Over all, the number of people employed by colleges and universities eligible to award federal financial aid fell to 3.87 million in fall 2020, down 3.9 percent from 4.02 million in fall 2019.
The cuts did not land proportionately, by job title or institution type. As seen in the table below, community colleges shed more than 11 percent of their employees, followed by for-profit institutions, four-year private colleges and four-year public institutions. (Medical school staffs at four-year public universities grew by 2 percent during the pandemic.)
The job losses affected different groups of employees very differently as well. The decline in the number of part-time employees (7.5 percent from 2019–20 to 2020–21) was about four times greater than the drop in the number of full-time positions (1.8 percent).
And on balance, the higher education employees most likely to have lost their jobs during the pandemic were the most vulnerable among them to begin with. As seen in the table below, service and transportation positions and administrative support workers were the job categories that shrank the most between 2019 and 2020, with part-time workers disproportionately affected.
Instructors were less likely than student and academic affairs administrators and librarians to lose their jobs, but more likely than senior managers and business and technology administrators.
On the faculty side, part-time instructors’ jobs (which declined by 7.5 percent) were far likelier to be eliminated than were full-time faculty positions (which dipped by 1.3 percent).
Community college faculty members were hit quite a bit harder than their peers at other institutions, though.

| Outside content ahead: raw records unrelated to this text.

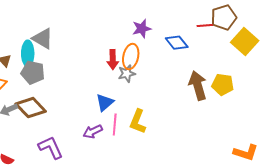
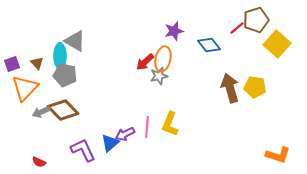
red line: (205, 26) -> (237, 28), turned -35
red arrow: (113, 60) -> (145, 62), turned 48
blue triangle: (105, 103) -> (110, 143), moved

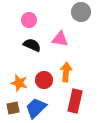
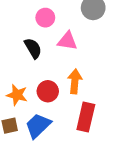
pink circle: (29, 20) -> (45, 18), moved
black semicircle: (32, 45) -> (33, 48), turned 36

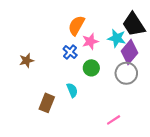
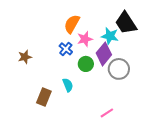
purple diamond: (129, 52) -> (104, 54), moved

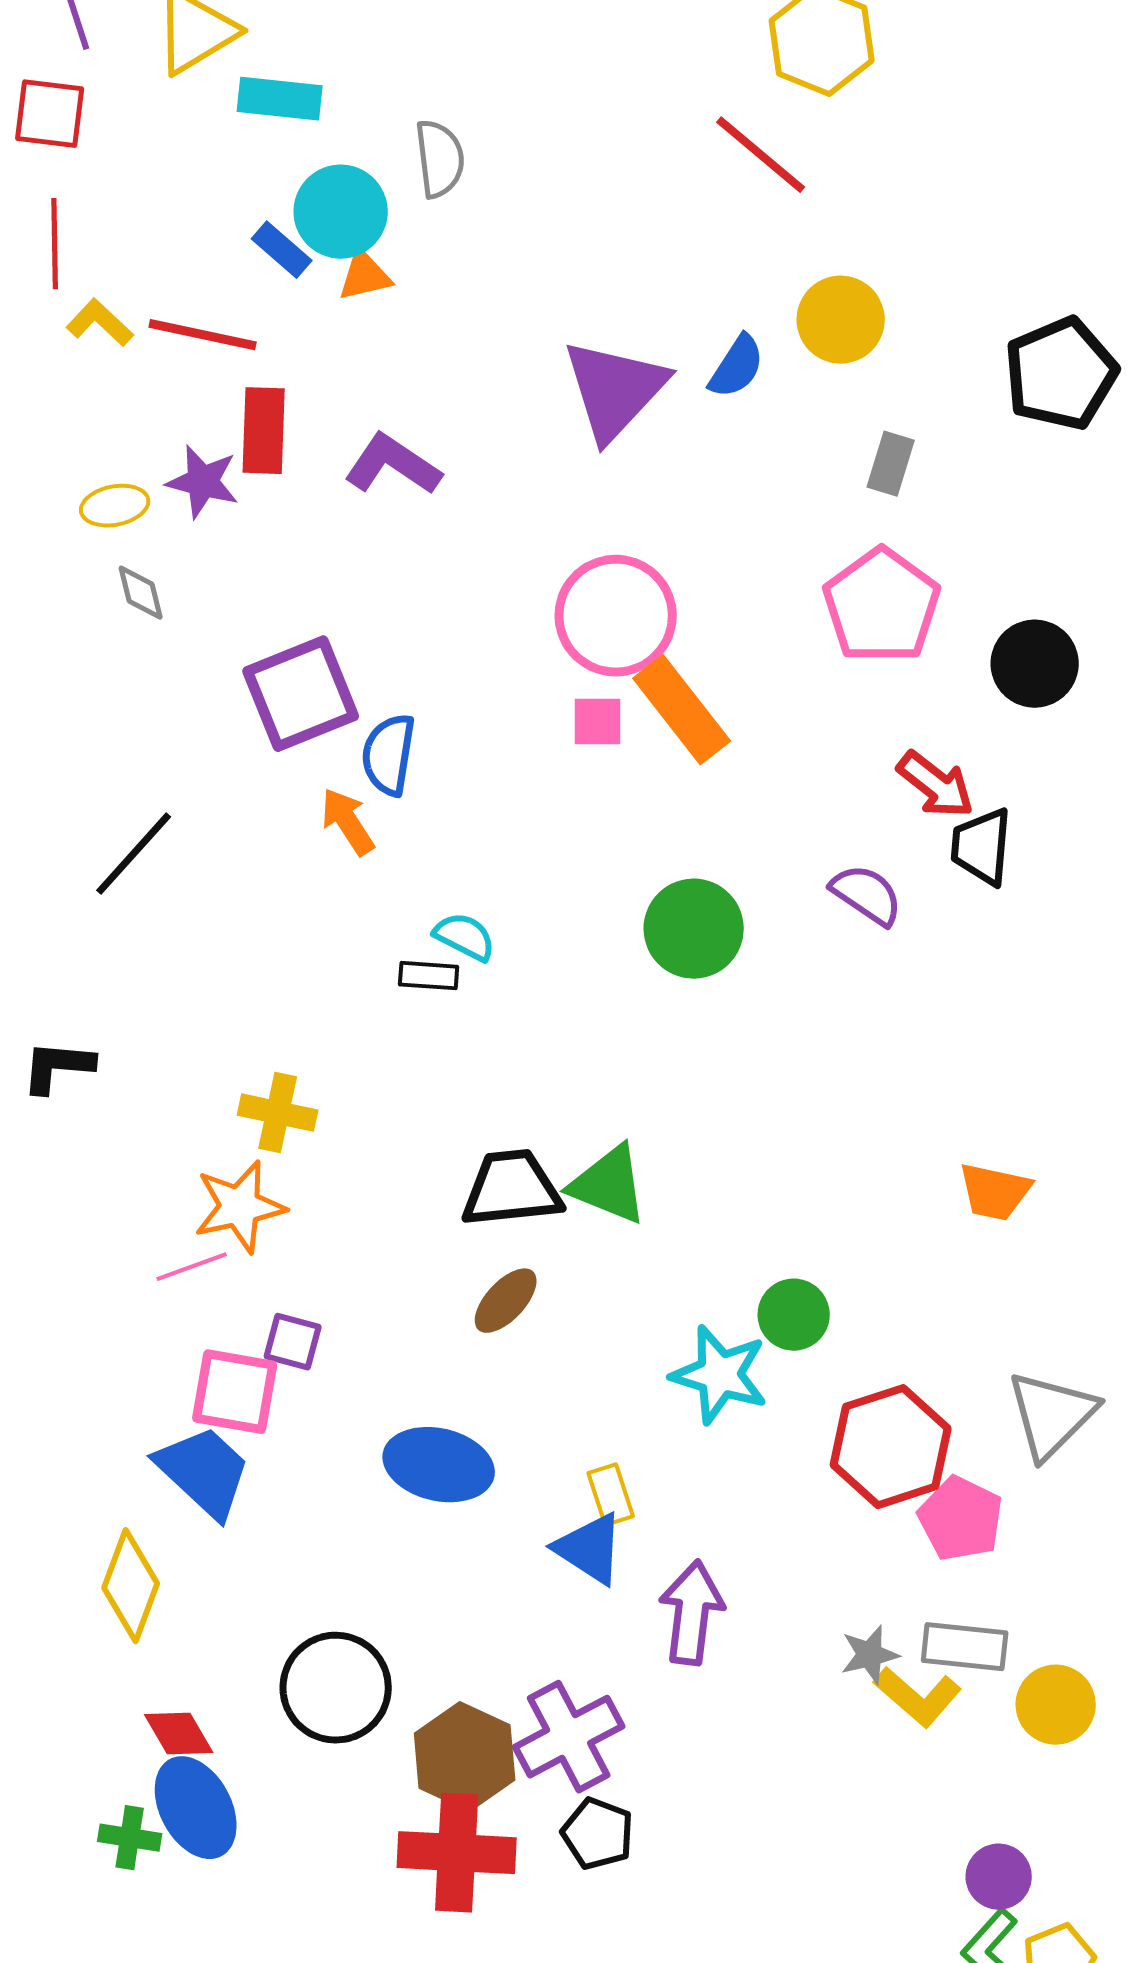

The proportional job losses at two-year public institutions were twice as large for administrative support workers and academic and student support administrators, and nearly three times as large for instructors (11.1 percent of all faculty jobs at community colleges versus 4.3 percent over all) and librarians (13 percent versus 5.4 percent).
Nearly one in 10 community college technology workers lost their jobs, compared to just 1 percent of tech and engineering workers across higher education broadly.